You are viewing a plain text version of this content. The canonical link for it is here.
Posted to java-user@lucene.apache.org by Michael Celona <mc...@criticalmention.com> on 2005/03/10 14:45:43 UTC

search performace

I have a large index that needs to yield very fast query times.  I am
sorting by date as default since I am interested in the most recent
documents.  I was wondering if I boosted the score of my documents in
proportion to the date and not sorting would this increase search
performance. Thoughts?

 

Thanks,

Michael


RE: search performace

Posted by Michael Celona <mc...@criticalmention.com>.
My epoch looks like 1110816121 but is represented by a string.

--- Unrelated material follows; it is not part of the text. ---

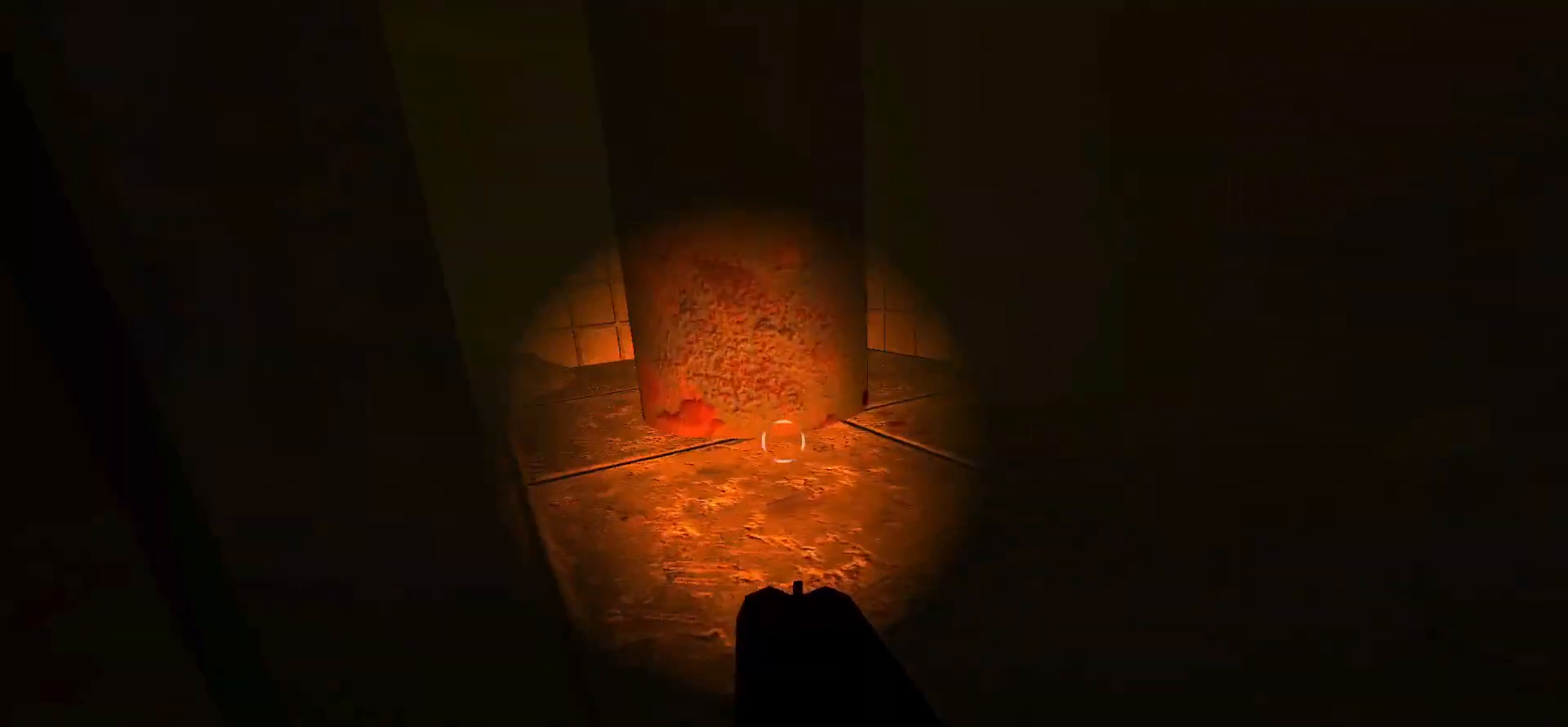
{"keys": ["d", "w"], "mouse": [], "events": [[67, "w", "up"], [117, "d", "up"], [217, "d", "down"], [317, "w", "down"]]}
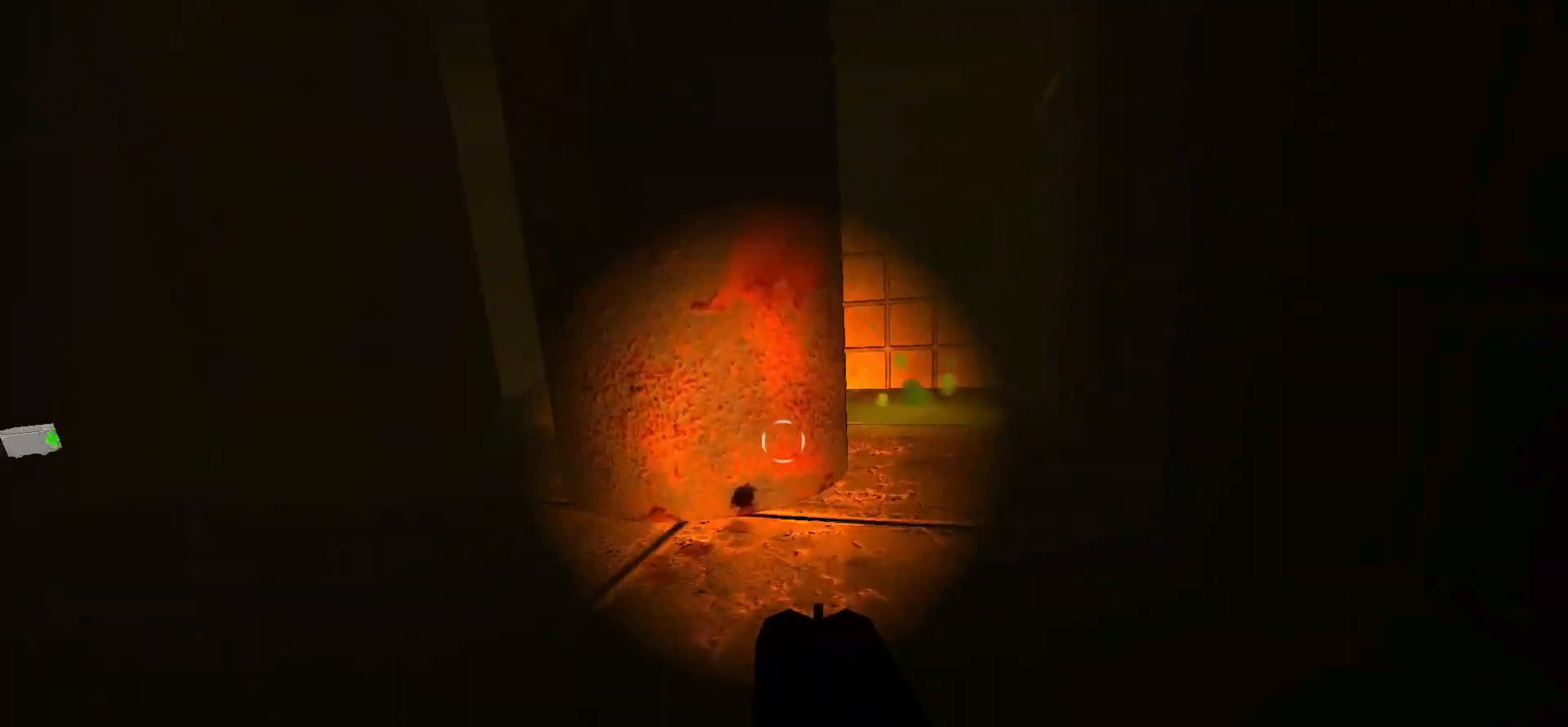
{"keys": [], "mouse": [], "events": [[183, "d", "up"], [183, "w", "up"]]}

-----Original Message-----
From: Erik Hatcher [mailto:erik@ehatchersolutions.com] 
Sent: Thursday, March 17, 2005 11:41 AM
To: java-user@lucene.apache.org
Subject: Re: search performace


On Mar 17, 2005, at 11:13 AM, Michael Celona wrote:
> Epoch is in seconds...

But you still haven't provided the *type* of epoch.  It's a Date?  a 
String?  What do the string values look like?

>  I am also forced to used a date filter on most of
> searches... how bad is the performance hit of that.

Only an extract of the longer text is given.